Dodge & Cox Global Stock has been added to the AJ Bell Favourite Funds list while Barings Europe Select and Schroder Global Recovery have been ousted, the firm revealed this week.
It was a relatively quiet year for best buy lists, with just 17 new names added across the five major platforms, as Trustnet revealed last week.
The latest moves match the number of changes made to the buy list in the entire fourth quarter of 2025, when the firm removed BlackRock UK Special Situations and BlackRock UK Income, while adding FSSA Asia Focus.
Paul Angell, head of investment research at AJ Bell, said: “Our Favourite Funds list is under constant review to ensure we have the highest conviction in our selections. We analyse each fund’s investment strategy, fund managers, and their teams-"
Starting with the additions, Dodge & Cox Global Stock is a £5bn global fund that buys high-quality businesses that appear undervalued due to short-term disruptions but have long-term potential.
It is managed by a committee, which AJ Bell research analyst Alex Wickham said he liked as it placed an “emphasis on group management over individual leadership”.
“We feel this ensures consistency, embeds robust succession planning and brings together a blend of experience and perspectives,” he said.
The committee looks for businesses that have sustainable earnings, strong cashflow prospects and valuations lower than the wider market, investing in between 80 and 100 underlying holdings.
Despite the value style lagging during the 2010s and the artificial intelligence (AI) boom in the early part of the 2020s, the fund has performed well over the long term, up 238% over 10 years – a second-quartile effort in the IA Global sector, although slightly behind the MSCI ACWI benchmark. It is in the top 25% of its peers over one and five years, beating the benchmark over these periods.
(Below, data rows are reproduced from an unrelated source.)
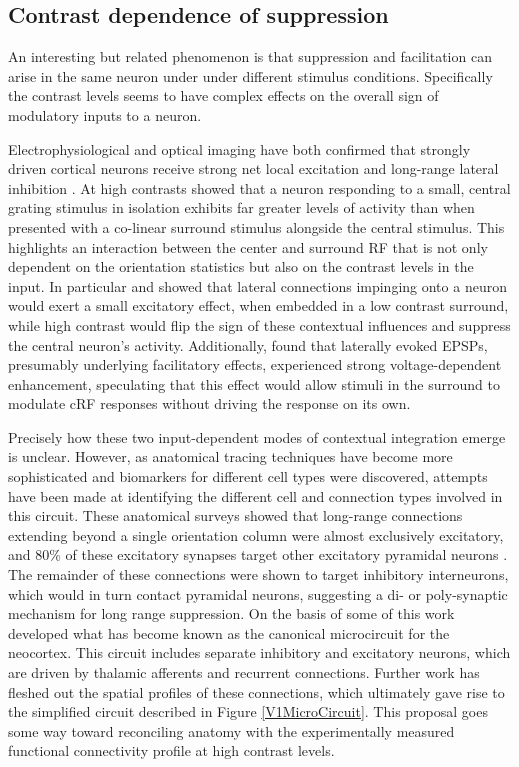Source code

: \subsection{Contrast dependence of suppression}

An interesting but related phenomenon is that suppression and
facilitation can arise in the same neuron under under different
stimulus conditions. Specifically the contrast levels seems to have
complex effects on the overall sign of modulatory inputs to a neuron.

Electrophysiological and optical imaging have both confirmed that
strongly driven cortical neurons receive strong net local excitation and
long-range lateral inhibition \citep{Grinvald1994,Sceniak2001}. At
high contrasts \cite{Grinvald1994} showed that a neuron responding to
a small, central grating stimulus in isolation exhibits far greater
levels of activity than when presented with a co-linear surround
stimulus alongside the central stimulus. This highlights an
interaction between the center and surround RF that is not only
dependent on the orientation statistics but also on the contrast
levels in the input. In particular \cite{Hirsch1991} and
\cite{Weliky1995} showed that lateral connections impinging onto a
neuron would exert a small excitatory effect, when embedded in a low
contrast surround, while high contrast would flip the sign of these
contextual influences and suppress the central neuron's
activity. Additionally, \cite{Hirsch1991} found that laterally evoked
EPSPs, presumably underlying facilitatory effects, experienced strong
voltage-dependent enhancement, speculating that this effect would allow
stimuli in the surround to modulate cRF responses without driving the
response on its own.

Precisely how these two input-dependent modes of contextual
integration emerge is unclear. However, as anatomical tracing
techniques have become more sophisticated and biomarkers for different
cell types were discovered, attempts have been made at identifying the 
different cell and connection types involved in this circuit. These
anatomical surveys showed that long-range 
connections extending beyond a single orientation column were almost
exclusively excitatory, and 80\% of these excitatory synapses target
other excitatory pyramidal neurons
\citep{Hirsch1991,Kisvarday1997a}. The remainder of these connections
were shown to target inhibitory interneurons, which would in turn
contact pyramidal neurons, suggesting a di- or poly-synaptic mechanism
for long range suppression. On the basis of some of this work
\cite{Douglas1991} developed what has become known as the canonical
microcircuit for the neocortex. This circuit includes separate
inhibitory and excitatory neurons, which are driven by thalamic
afferents and recurrent connections. Further work has fleshed out the
spatial profiles of these connections, which ultimately gave rise to
the simplified circuit described in Figure \ref{V1MicroCircuit}. This
proposal goes some way toward reconciling anatomy with the experimentally
measured functional connectivity profile at high contrast levels.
Performance of fund vs sector and indices over 10yrs

Source: FE Analytics
“Pleasingly, the fund is ahead of its style-adjusted benchmark, the MSCI ACWI Value index, since its launch in 2009 and has outperformed the broader MSCI ACWI index over five years to the end of November 2025,” said Wickham.
“The stability of the team provides us comfort that they are well placed to continue to deliver positive returns going forward. Additionally, we believe the fund’s 0.63% OCF (ongoing charge figure) is very reasonable for active management in the sector.”
Making way for the Dodge & Cox Global Stock fund was Schroder Global Recovery. It boasts impressive performance, sitting in the first or second quartile of the IA Global sector over one, three, five and 10 years, but this was not enough for the fund to keep its place on AJ Bell’s best-buy list.
“This switch improves diversification within our global equity selections, given the overlap of investment process and underlying holdings between Schroder Global Recovery and Schroder Global Equity Income, which remains on the list,” Wickham said, noting that the firm retains “conviction” in the Schroder value team and the investment approach.
In Europe, Barings Europe Select Trust was also on the chopping block at the start of 2026 as AJ Bell analysts lost confidence in the £426m fund’s ability to beat its benchmark over the long term.
In the IA European Smaller Companies sector, it has failed to register above-average performance over one, three, five and 10 years, while also unable to beat the MSCI Europe ex UK Small Cap benchmark during these periods.
Performance of fund vs sector and benchmark over 10yrs

Source: FE Analytics
Managers Nicholas Williams, Colin Riddles, Rosemary Simmonds and William Cuss use a growth at a reasonable price (GARP) approach, looking for businesses with durable franchises by assessing competitive advantages and their sustainability over time.
“Whilst we acknowledge that this style has been out of favour in recent years, particularly during 2025 to date, the scale of underperformance has been disappointing, especially when compared with peers who have fared better,” said Wickham.
“Additionally, following a recent review we have conducted into customer demand across different asset classes , the lack of customers investing in a dedicated European smaller companies fund was evident. We therefore no longer believe the asset class warrants a pick on the list.”